‘Slug gate’ back in court

Ian Cook outside the Greater Dandenong Council during last year's state election campaign. 303753_01 Picture: STEWART CHAMBERS

By Cam Lucadou-Wells

‘Slug gate’ is back in the courts after commercial kitchen I Cook Foods launched a fresh lawsuit against Greater Dandenong Council.

ICF is suing the council’s public health coordinator Leanne Johnson and environmental health officer Elizabeth Garlick as well as the council for alleged “malicious prosecution”.

In a writ filed at the Victorian Supreme Court, Cook also accuses Johnson and Garlick of “misfeasance in public office”.

In February 2019, ICF was closed by then-Acting Chief Health Officer Brett Sutton as part of an investigation into a listeria-infected hospital patient’s death.

As a result, the Dandenong South based business didn’t trade again, and 41 employees lost their jobs.

Sutton had relied on Greater Dandenong’s inspections of the kitchen days before the shutdown, ICF argues.

During the inspection, Garlick allegedly planted a slug in the food prep area, according to the ICF writ.

She is also accused of falsely alleging that ICF was breaching the Food Act.

The council, Johnson and Garlick knew or ought to have known there was no evidence that the business supplied unsafe food or that its kitchen was unfit for making its food, ICF argues.

ICF has been reportedly seeking $50 million damages for the destruction of its business.

Director Ian Cook said the inspections were “instrumental” in a lot of damage being done.

“I’ve gone five years without an income. I couldn’t trade again because no one would touch me. A lot of my contracts were terminated.

“I will take it all the way unless Dandenong sits down and tries to talk with us and settle.“

Months after the inspections, Greater Dandenong charged Cook and ICF with nearly 200 food safety offences.

According to the ICF writ, this was done as a “form of validation or justification for the conduct of Johnson and/or Garlick and/or the Council which led to the closure order”.

The three defendants are also accused of tampering with evidence “in an unlawful endeavour to sustain the … prosecution”.

The council dropped all the charges at Dandenong Magistrates’ Court in October that year.

The latest legal action comes less than two weeks after Cook’s “bittersweet” victory in the same court.

On 13 November, the court ruled that Sutton’s shutdown of ICF was invalid due to depriving ICF of a prior opportunity to be heard.

However, Justice Michael McDonald found that Sutton’s conduct was not “recklessly indifferent” so didn’t meet the criteria for misfeasance. And damages were denied.

In July, I Cook Foods settled a separate civil case against Greater Dandenong Council, which has constantly denied wrongdoing.

“The fact that the claims were dropped shows that there was no substance to any of the claims made against Council and its officers,” Greater Dandenong chief executive Jacqui Weatherill stated at the time.

Greater Dandenong Council was contacted for comment.

## Try it
Copy the article on the "Slug gate" lawsuit between "In February 2019, ICF" and "the ICF writ.", inclusive, renaming "ICF" as "I Cook Foods" throughout.

## Stored items
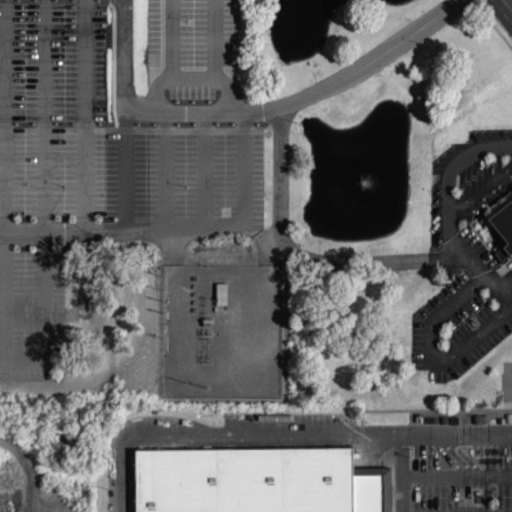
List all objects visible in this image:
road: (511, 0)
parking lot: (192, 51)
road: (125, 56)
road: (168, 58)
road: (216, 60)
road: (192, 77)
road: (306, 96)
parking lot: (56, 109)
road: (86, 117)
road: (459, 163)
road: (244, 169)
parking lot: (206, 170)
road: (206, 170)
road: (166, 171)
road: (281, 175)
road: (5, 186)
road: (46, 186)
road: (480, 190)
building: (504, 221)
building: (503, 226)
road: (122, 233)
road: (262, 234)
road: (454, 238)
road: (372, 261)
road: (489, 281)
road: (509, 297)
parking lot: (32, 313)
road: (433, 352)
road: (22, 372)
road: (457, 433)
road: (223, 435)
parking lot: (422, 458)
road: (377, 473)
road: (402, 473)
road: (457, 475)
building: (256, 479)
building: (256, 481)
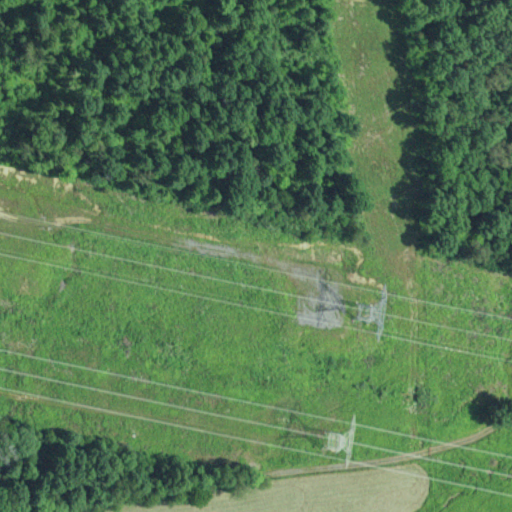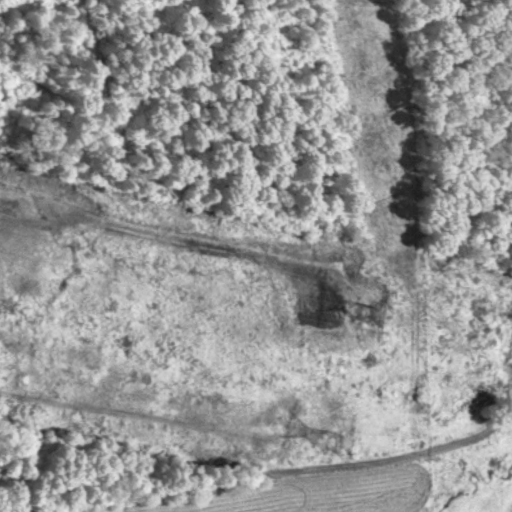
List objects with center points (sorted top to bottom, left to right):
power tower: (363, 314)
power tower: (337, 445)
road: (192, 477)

==

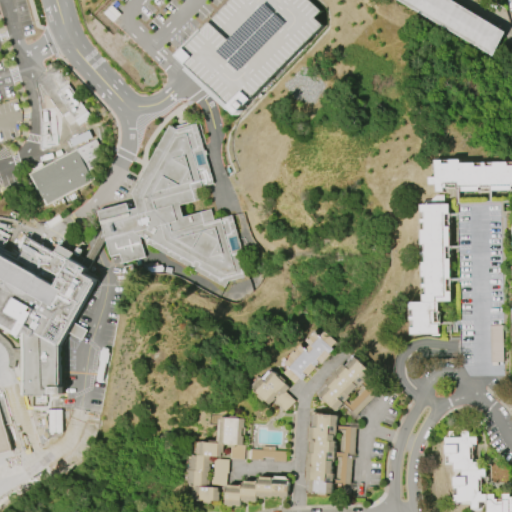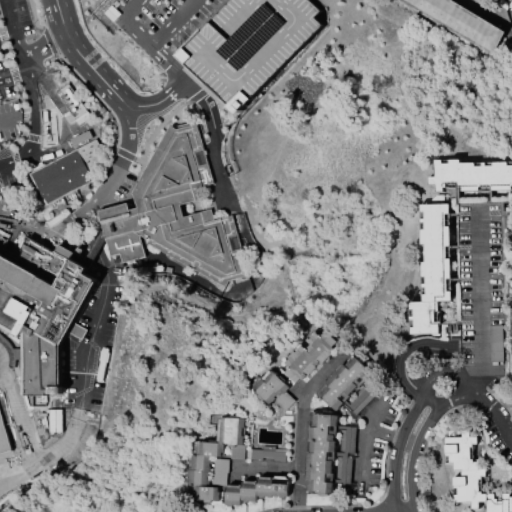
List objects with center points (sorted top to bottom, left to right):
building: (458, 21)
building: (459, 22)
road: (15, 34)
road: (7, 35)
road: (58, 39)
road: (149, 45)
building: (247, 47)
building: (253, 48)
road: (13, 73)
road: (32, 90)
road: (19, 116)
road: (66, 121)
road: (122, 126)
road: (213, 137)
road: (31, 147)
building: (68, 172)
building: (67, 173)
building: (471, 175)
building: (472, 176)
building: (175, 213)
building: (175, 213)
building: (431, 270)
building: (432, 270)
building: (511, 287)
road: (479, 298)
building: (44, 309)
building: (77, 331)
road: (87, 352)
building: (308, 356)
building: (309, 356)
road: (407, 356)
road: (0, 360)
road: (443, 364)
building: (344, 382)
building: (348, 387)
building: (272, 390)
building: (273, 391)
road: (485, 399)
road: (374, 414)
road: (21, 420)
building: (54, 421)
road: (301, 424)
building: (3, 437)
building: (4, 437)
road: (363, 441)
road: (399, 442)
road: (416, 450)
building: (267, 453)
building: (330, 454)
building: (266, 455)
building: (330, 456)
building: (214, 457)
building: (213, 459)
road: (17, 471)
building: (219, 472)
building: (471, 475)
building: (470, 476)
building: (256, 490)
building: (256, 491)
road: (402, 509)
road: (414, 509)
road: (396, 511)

## Reply to the task
In February 2019, I Cook Foods was closed by then-Acting Chief Health Officer Brett Sutton as part of an investigation into a listeria-infected hospital patient’s death.

As a result, the Dandenong South based business didn’t trade again, and 41 employees lost their jobs.

Sutton had relied on Greater Dandenong’s inspections of the kitchen days before the shutdown, I Cook Foods argues.

During the inspection, Garlick allegedly planted a slug in the food prep area, according to the I Cook Foods writ.